Not much happened until the afternoon of the 14th, as we began lining up assets and preparing a response. At that time, shortly before I spoke to the nation, the Navy launched over 400 Tomahawk cruise missiles at Iraqi targets from ships and submarines. The initial targets covered air bases, air defense sites, military bases, and anything that anybody could imagine might be harboring chemical weapons stockpiles. Other targets covered most of the country's infrastructure, including bridges, power plants, chemical factories, canal locks, and dams. Shortly after that, we had F-15s and F-16s flying combat air patrols and interdiction runs out of Incirlik and Kuwait, and F-18s doing the same thing off carriers in the Gulf. Then the heavies showed up, B-1s and B-2s and B-52s, to destroy anything the cruise missiles might have missed.

Back in the 1920s, an Italian general named Giulio Douhet came up with the theory that by massively bombing an enemy, you could win a war without troops. His theory, which was refined into the concept of strategic bombing, was that by bombing the enemy, especially his deep targets – infrastructure and cities – you would inflict massive damage and destroy their will to fight. It certainly sounded like a good idea, and for most of the Twentieth Century that was what we tried to do. It didn't work in Germany or Japan, it didn't work in Korea or Viet Nam or Serbia, and it didn't work in Iraq the first time. In every case it became necessary to send in the troops. Fortunately, by the time we got to Desert Storm, everybody knew that this was going to be necessary. Bombing could still be extraordinarily useful, but it was not going to help the Kurds on its own.

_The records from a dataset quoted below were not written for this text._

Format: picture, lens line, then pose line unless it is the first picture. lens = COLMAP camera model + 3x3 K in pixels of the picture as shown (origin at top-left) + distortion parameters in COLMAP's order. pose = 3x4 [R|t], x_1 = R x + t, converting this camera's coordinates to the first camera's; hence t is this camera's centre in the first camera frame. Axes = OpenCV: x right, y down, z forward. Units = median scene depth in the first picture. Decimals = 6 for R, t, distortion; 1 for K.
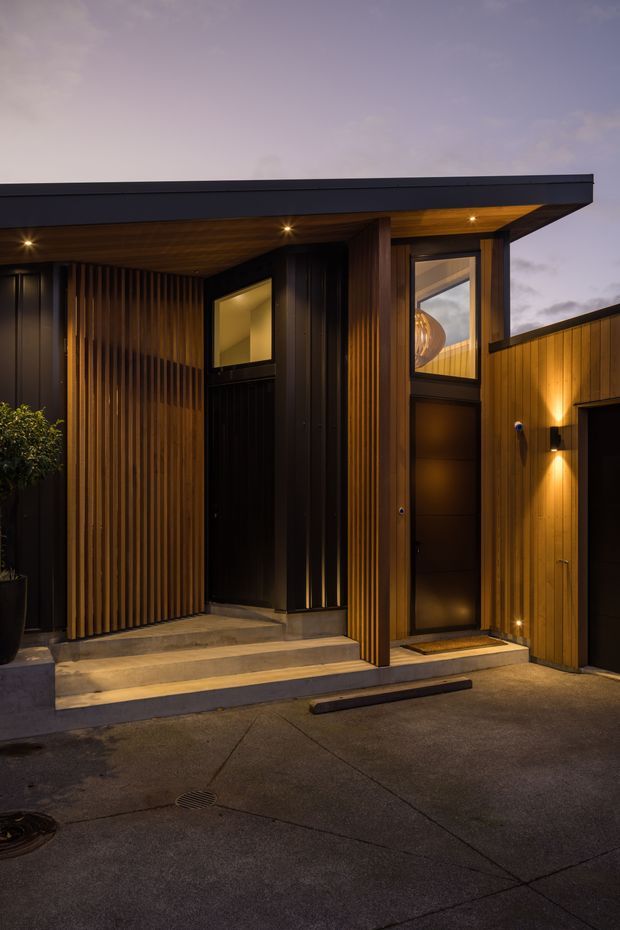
lens RADIAL K [[683.3, 0, 313.3], [0, 683.3, 511.2], [0, 0, 1]] dist [0.002161, 0.000791]
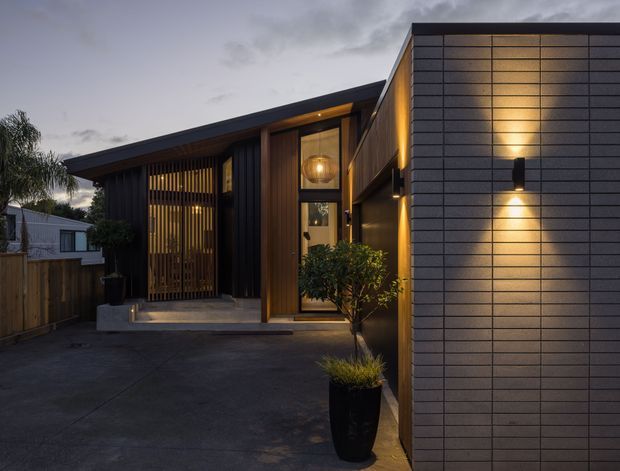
lens RADIAL K [[478.1, 0, 308.0], [0, 478.1, 259.3], [0, 0, 1]] dist [-0.003276, -0.000015]
pose [[0.875679, 0.007714, -0.482832, 0.929241], [-0.000474, 0.999886, 0.015115, -0.009267], [0.482893, -0.013007, 0.875583, -0.304673]]
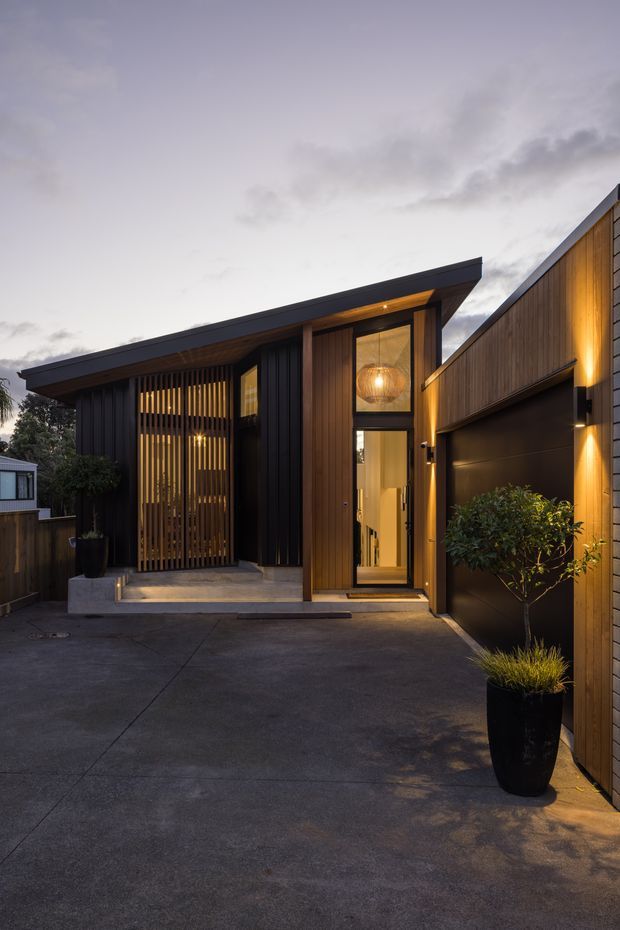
lens RADIAL K [[683.3, 0, 313.3], [0, 683.3, 511.2], [0, 0, 1]] dist [0.002161, 0.000791]
pose [[0.883327, 0.006756, -0.468709, 0.805906], [0.001561, 0.999848, 0.017355, -0.013356], [0.468755, -0.016062, 0.883182, -0.385470]]
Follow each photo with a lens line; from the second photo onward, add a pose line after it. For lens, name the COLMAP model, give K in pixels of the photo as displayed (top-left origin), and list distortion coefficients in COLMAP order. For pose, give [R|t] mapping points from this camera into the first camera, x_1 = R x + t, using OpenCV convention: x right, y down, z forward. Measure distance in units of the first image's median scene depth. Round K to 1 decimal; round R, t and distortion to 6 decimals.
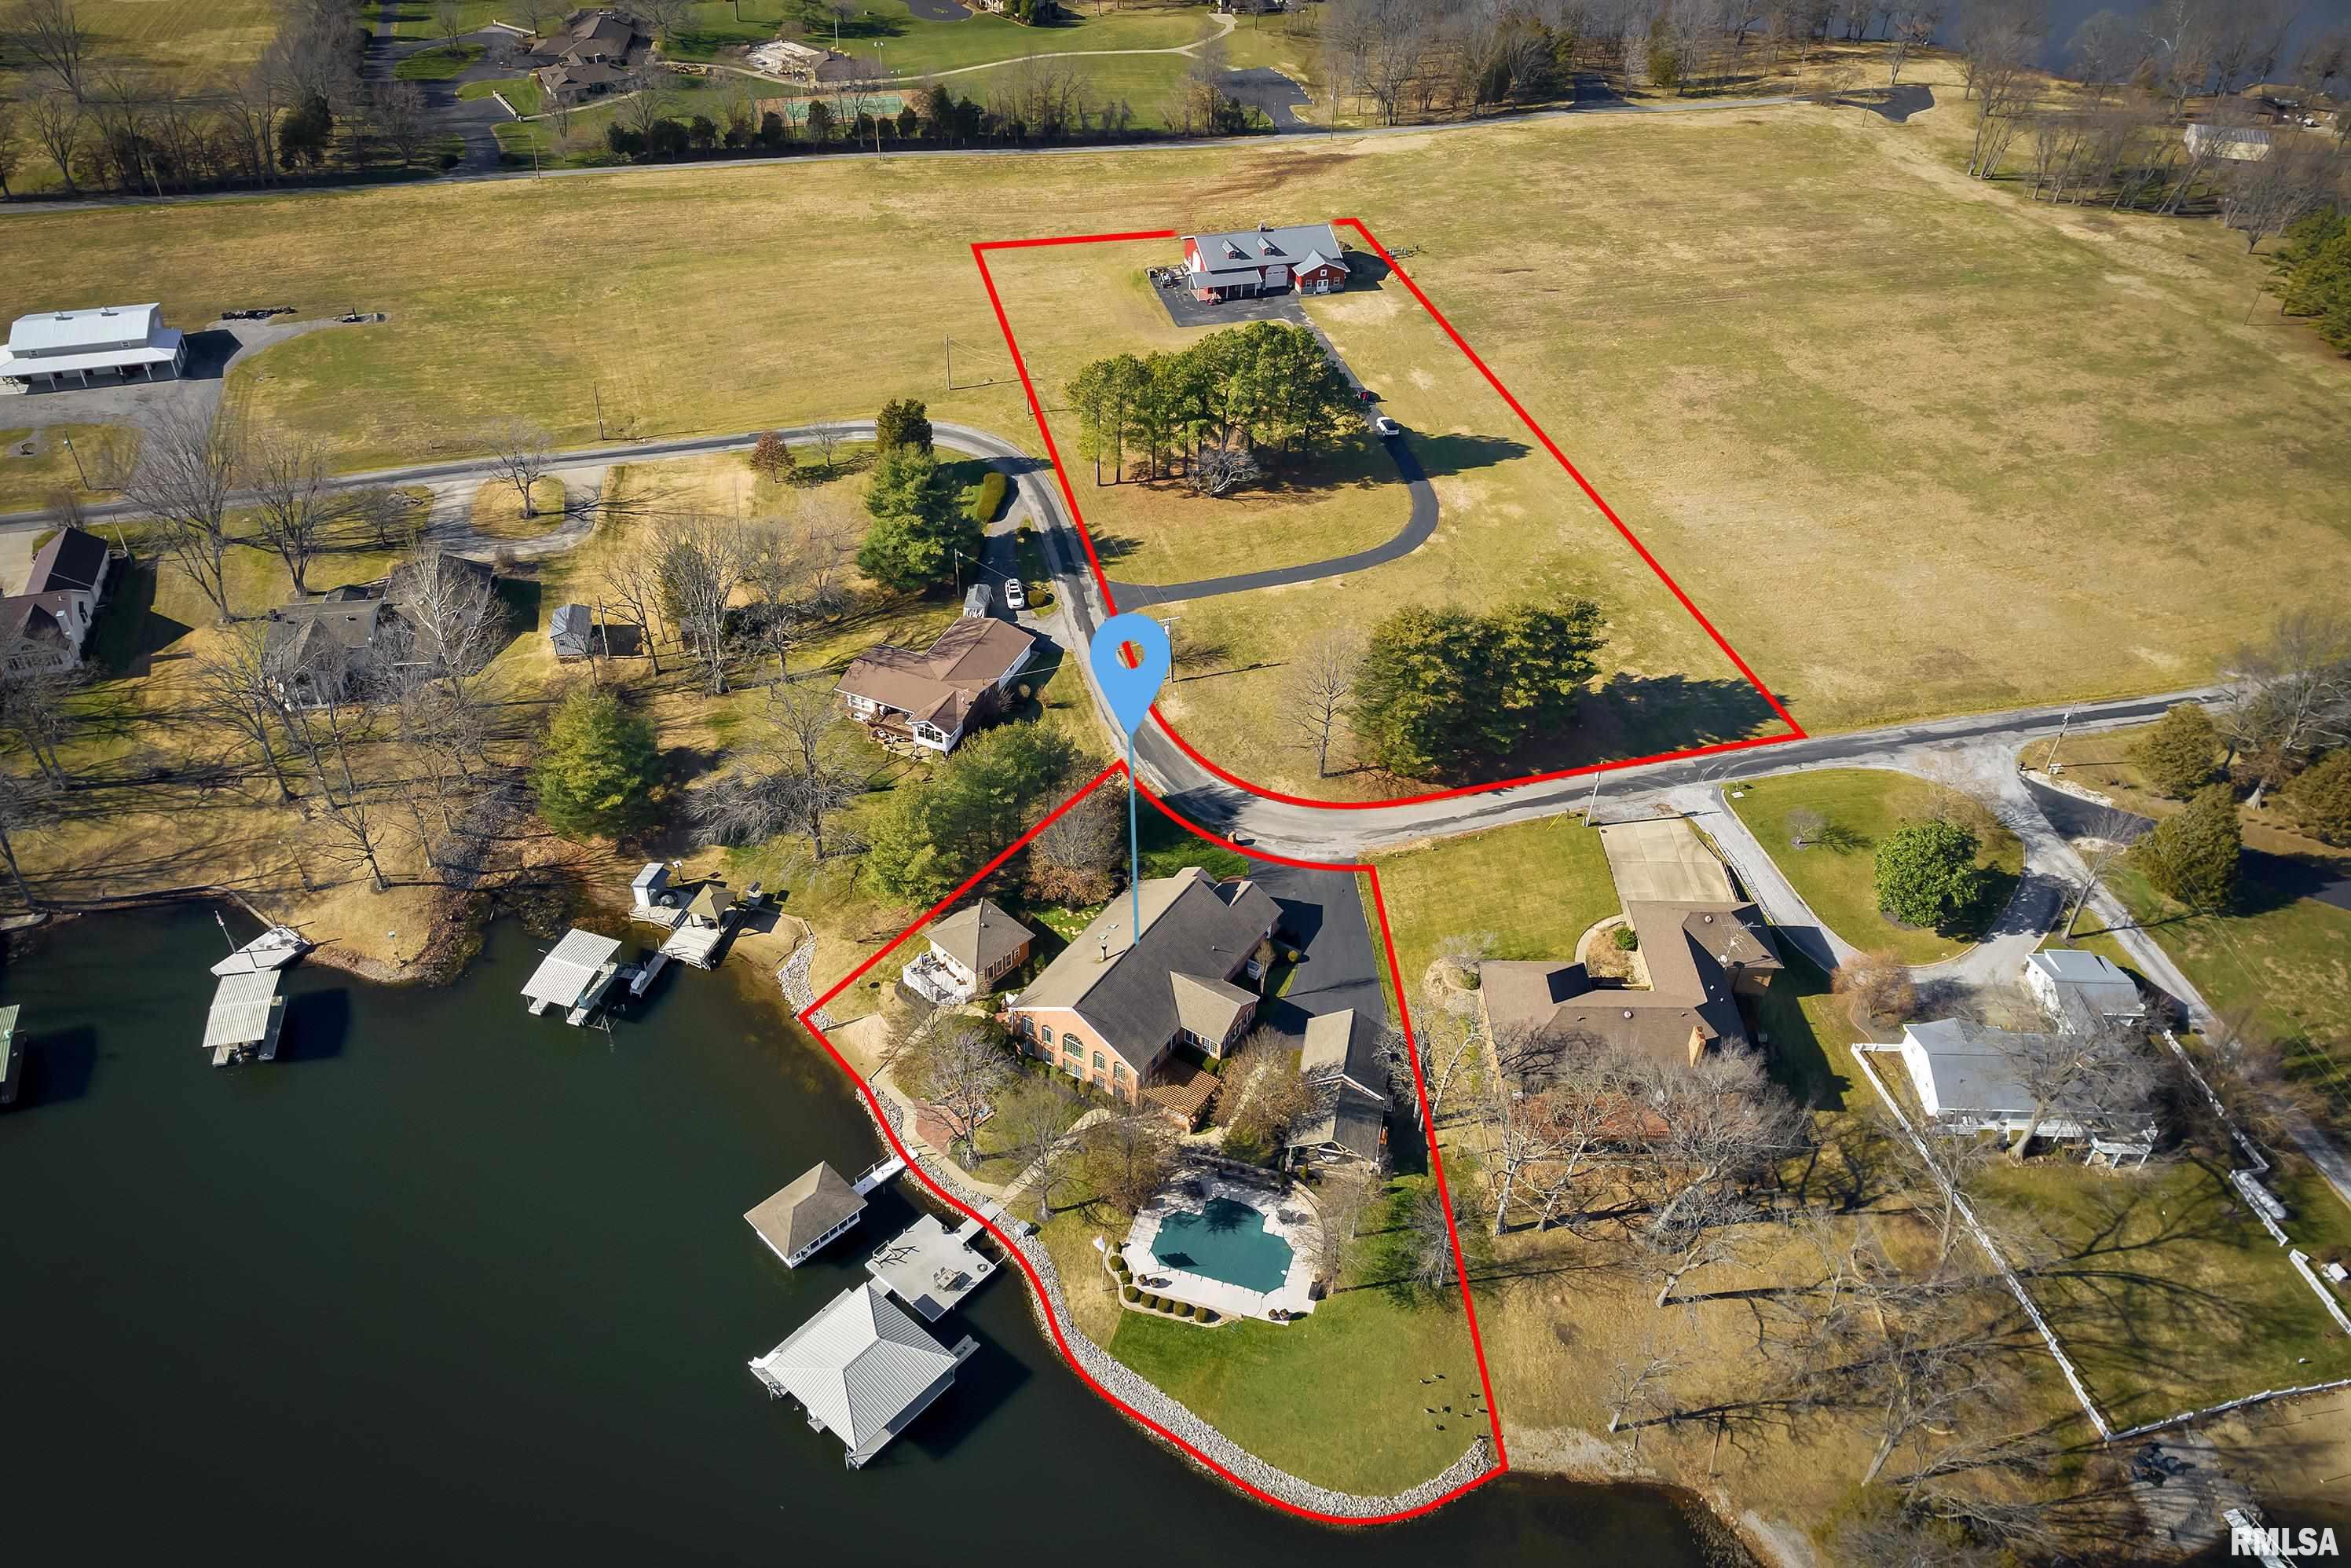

By Wednesday afternoon we were beginning to develop a pretty good feel for what was going on and the Iraqi strategy. Saddam Hussein had two corps of Republican Guards armored and mechanized troops in the field. This worked out to about six divisions, though they were all considerably smaller than an equivalent American division. Still, that was about 75,000 troops, and 1,000 T-72 tanks, and lots of other older tanks, armored personnel carriers, and trucks. They were split into two groups, and were trying to pincer Kirkuk between them, so as to envelope it. Chemical weapons were being used in isolated Kurdish towns and cities, but not in areas the Guard planned to move forward through. It was standard Russian doctrine, because that was where they got most of their equipment and training from.

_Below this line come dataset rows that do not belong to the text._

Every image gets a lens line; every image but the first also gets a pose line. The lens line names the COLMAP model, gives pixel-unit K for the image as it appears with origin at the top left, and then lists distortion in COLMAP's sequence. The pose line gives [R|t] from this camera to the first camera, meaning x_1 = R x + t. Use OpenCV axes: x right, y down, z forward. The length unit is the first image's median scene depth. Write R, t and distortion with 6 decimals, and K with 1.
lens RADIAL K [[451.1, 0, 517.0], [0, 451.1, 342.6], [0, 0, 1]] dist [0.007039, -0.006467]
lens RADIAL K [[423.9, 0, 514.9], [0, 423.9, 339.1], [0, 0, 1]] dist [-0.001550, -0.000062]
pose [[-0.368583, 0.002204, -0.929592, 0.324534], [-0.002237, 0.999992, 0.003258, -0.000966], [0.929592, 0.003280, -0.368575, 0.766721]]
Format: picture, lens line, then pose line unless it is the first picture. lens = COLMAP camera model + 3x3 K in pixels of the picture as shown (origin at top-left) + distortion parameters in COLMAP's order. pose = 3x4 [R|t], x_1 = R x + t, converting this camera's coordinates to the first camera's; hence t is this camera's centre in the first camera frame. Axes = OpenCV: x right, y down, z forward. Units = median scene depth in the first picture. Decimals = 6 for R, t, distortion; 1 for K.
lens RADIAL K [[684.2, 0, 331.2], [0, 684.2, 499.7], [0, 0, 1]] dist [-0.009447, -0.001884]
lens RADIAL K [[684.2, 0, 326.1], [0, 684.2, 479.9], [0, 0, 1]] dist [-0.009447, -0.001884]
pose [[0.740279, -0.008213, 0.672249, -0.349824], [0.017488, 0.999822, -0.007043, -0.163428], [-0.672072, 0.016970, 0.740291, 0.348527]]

By the morning of the 16th some of the real horror began becoming known to the rest of the world, as Iraqi civilians began arriving after fleeing the areas which had been hit with mustard gas. The chemical burns and blisters were so horrible that most of the media refused to show it. Not all, however, and some of the tabloids ran front page pictures in full color, which was enough to make you vomit. After that, the others started showing them also. We also started getting reports of American casualties along with Peshmerga troops caught by the mustard gas, and found out that Bismarck Myrick, our Special Envoy, was one of those who had died. Condi Rice told me that, and I promised her that we would do right by his family.

It took a full day to fly the lead elements of the 82nd to Incirlik in C-17s, where they then transferred to smaller and handier C-130s for the flight to Erbil. Erbil was far enough from the front that it wasn't in danger of being immediately overrun. They were offloaded there, and then carried on whatever local transportation they could beg, borrow, or steal in order to get to the front. The Peshmerga were fighting valiantly, but Kalashnikovs and RPGs were not going to cut it against T-72s, and they were falling back. The battle plan was that the infantry forces we were sending in first would be able to stabilize the front lines long enough that our armored and airmobile stuff coming in from Europe would be able to break the Iraqis.